The Fundamental Theorem of Riemann Integral Calculus Part 2
The Fundamental Theorem of Riemann Integral Calculus Part 2
Perhaps one of the most famous and used theorems in elementary calculus is the famous fundamental theorem of calculus. We finally prove the relatively simple-to-prove result.

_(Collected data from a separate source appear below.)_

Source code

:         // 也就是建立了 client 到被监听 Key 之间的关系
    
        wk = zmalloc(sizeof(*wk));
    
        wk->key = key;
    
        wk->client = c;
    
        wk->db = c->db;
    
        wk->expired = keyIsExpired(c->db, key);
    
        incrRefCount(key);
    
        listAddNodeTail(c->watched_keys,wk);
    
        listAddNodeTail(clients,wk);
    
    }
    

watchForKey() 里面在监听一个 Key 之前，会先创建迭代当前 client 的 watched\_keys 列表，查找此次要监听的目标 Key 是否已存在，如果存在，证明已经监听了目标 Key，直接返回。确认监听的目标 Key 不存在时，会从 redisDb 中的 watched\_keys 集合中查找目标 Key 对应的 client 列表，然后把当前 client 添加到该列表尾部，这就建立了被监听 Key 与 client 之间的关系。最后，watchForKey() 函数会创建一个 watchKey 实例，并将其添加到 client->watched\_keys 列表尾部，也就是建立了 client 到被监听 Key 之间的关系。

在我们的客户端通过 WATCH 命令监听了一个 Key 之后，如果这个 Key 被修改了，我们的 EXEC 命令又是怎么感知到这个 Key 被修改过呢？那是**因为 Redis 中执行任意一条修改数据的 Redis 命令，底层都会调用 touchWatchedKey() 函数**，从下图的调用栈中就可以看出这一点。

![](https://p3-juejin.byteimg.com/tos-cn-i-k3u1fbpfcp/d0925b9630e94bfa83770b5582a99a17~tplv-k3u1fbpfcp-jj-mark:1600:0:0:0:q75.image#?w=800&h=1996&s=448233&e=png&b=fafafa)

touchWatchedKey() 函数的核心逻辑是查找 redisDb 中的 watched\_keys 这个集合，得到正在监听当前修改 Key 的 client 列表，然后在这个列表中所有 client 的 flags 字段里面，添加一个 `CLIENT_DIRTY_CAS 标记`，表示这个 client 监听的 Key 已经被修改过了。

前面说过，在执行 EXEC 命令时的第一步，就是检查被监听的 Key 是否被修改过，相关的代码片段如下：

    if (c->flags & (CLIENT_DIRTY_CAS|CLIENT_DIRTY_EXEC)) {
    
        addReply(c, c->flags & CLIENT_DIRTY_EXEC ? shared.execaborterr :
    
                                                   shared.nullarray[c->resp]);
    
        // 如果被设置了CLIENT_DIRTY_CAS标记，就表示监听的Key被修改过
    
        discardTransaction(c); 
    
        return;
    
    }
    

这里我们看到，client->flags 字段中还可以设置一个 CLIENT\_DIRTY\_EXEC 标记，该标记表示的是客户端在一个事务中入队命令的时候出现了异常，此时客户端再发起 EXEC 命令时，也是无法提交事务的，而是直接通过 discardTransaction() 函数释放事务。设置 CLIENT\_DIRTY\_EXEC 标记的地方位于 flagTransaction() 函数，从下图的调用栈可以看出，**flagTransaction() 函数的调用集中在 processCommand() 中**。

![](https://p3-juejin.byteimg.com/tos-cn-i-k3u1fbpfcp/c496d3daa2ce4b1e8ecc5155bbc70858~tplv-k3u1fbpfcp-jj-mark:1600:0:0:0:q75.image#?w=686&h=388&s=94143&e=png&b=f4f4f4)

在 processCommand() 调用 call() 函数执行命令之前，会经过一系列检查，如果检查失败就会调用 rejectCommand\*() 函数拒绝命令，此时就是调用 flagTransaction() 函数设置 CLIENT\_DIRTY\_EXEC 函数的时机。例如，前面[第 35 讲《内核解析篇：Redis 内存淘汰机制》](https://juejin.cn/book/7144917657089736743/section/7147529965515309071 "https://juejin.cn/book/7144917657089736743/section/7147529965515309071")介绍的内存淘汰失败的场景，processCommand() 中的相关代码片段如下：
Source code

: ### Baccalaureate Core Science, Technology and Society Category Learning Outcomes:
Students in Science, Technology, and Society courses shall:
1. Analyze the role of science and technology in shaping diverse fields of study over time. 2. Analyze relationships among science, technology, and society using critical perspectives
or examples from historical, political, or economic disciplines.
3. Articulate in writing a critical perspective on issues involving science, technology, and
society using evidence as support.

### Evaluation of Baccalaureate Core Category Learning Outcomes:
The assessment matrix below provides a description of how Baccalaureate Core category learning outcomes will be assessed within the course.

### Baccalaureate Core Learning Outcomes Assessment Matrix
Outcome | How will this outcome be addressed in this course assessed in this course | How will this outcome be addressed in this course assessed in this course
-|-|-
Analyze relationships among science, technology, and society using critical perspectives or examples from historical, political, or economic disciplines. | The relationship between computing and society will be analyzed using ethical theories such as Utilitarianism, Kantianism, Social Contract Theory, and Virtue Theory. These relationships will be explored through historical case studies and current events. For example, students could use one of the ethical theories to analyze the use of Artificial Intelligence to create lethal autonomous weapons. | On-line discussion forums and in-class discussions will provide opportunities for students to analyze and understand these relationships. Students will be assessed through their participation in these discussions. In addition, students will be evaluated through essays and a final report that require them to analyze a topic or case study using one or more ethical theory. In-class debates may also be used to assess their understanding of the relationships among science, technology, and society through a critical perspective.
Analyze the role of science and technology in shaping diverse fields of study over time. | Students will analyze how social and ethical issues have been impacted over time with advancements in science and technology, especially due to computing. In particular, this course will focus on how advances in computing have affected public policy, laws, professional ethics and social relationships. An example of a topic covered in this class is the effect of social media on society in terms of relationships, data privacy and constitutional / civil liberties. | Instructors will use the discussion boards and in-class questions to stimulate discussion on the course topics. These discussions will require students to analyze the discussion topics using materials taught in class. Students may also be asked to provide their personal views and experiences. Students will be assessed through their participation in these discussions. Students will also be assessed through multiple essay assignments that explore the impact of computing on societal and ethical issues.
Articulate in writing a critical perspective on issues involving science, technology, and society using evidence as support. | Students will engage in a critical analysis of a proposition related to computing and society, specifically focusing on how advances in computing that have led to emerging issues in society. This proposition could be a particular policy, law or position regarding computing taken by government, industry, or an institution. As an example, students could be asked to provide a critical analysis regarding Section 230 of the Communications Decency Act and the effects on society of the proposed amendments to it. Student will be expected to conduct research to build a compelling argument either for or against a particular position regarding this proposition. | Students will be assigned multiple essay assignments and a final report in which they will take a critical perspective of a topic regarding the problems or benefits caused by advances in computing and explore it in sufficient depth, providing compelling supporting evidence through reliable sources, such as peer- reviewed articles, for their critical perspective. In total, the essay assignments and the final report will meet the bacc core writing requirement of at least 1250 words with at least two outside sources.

Theorem 1: Let $f$ be Riemann integrable on $[a, b]$ and let $g$ be a continuous function on $[a, b]$ such that $f(x) = g'(x)$. Then $\displaystyle{\int_a^b f(x) \: dx = g(b) - g(a)}$. |
- Proof: Let $A = \int_a^b f(x) \: dx$. Then for all partitions $P = \{ a = x_0, x_1, ..., x_n = b \} \in \mathscr{P}[a, b]$ we have that:
\begin{align} \quad g(b) - g(a) = \sum_{k=1}^{n} [g(x_k) - g(x_{k-1})] \end{align}
- Since $g$ is continuous on $[a, b]$ and differentiable such that $g'(x) = f(x)$ we have that $g$ is also continuous and differentiable on each subinterval $[x_{k-1}, x_k]$ and so by the Mean Value theorem for each $k \in \{ 1, 2, ..., n \}$ there exists a $t_k \in (x_{k-1}, x_k)$ such that:
\begin{align} \quad g'(t_k)[x_k - x_{k-1}] = g(x_k) - g(x_{k-1}) \end{align}
- Substituting this into the sum above gives us:
\begin{align} \quad g(b) - g(a) &= \sum_{k=1}^{n} g'(t_k)[x_k - x_{k-1}] \\ \quad g(b) - g(a) &= \sum_{k=1}^{n} f(t_k) \Delta x_k \\ \quad g(b) - g(a) &= S(P, f, x) \end{align}
- So for all $\epsilon > 0$ we have that for every partition $P \in \mathscr{P}[a, b]$ that:
\begin{align} \quad 0 = \mid S(P, f, x) - [g(b) - g(a)] \mid < \epsilon \end{align}
- Therefore we have that:
\begin{align} \quad \int_a^b f(x) = g(b) - g(a) \quad \blacksquare \end{align}